What this task involves: Every line of the records below that holds the word "Gameplay" should be copied out.

Records for processing:

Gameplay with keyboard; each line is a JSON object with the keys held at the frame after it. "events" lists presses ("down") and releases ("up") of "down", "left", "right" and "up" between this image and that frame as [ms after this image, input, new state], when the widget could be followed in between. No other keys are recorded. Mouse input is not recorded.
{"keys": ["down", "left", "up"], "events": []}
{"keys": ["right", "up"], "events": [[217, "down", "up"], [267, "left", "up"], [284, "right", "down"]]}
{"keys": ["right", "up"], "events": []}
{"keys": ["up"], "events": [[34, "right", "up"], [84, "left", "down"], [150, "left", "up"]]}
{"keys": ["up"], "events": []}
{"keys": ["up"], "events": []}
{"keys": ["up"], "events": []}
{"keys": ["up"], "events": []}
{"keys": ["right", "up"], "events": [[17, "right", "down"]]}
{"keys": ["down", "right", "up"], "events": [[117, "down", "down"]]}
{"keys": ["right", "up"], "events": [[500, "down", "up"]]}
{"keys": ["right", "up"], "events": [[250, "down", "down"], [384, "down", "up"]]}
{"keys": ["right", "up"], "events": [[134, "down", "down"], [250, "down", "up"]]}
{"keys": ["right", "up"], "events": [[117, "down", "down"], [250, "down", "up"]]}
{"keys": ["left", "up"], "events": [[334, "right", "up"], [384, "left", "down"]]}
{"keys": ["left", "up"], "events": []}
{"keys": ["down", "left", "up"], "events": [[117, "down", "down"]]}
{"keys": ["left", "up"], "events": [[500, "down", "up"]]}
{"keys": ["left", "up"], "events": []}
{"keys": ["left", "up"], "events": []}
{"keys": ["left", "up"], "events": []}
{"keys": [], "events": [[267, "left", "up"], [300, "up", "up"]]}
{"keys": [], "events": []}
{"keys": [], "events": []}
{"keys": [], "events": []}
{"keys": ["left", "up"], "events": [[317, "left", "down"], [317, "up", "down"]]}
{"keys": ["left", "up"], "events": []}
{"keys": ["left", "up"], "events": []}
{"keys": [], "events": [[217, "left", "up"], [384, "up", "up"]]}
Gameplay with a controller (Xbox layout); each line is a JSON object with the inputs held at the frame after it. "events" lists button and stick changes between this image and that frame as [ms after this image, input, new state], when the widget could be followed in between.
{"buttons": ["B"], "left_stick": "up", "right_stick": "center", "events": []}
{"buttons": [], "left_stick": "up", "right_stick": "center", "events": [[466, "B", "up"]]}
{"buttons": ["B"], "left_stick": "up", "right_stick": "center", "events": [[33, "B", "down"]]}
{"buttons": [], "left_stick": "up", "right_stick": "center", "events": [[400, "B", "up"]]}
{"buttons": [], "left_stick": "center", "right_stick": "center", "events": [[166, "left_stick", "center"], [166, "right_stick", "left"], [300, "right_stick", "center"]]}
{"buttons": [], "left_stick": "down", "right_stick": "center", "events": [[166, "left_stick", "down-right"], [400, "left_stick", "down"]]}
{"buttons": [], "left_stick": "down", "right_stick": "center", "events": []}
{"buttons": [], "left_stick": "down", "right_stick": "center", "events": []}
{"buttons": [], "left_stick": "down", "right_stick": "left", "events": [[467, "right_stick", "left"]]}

Exercise solution:
Gameplay with keyboard; each line is a JSON object with the keys held at the frame after it. "events" lists presses ("down") and releases ("up") of "down", "left", "right" and "up" between this image and that frame as [ms after this image, input, new state], when the widget could be followed in between. No other keys are recorded. Mouse input is not recorded.
Gameplay with a controller (Xbox layout); each line is a JSON object with the inputs held at the frame after it. "events" lists button and stick changes between this image and that frame as [ms after this image, input, new state], when the widget could be followed in between.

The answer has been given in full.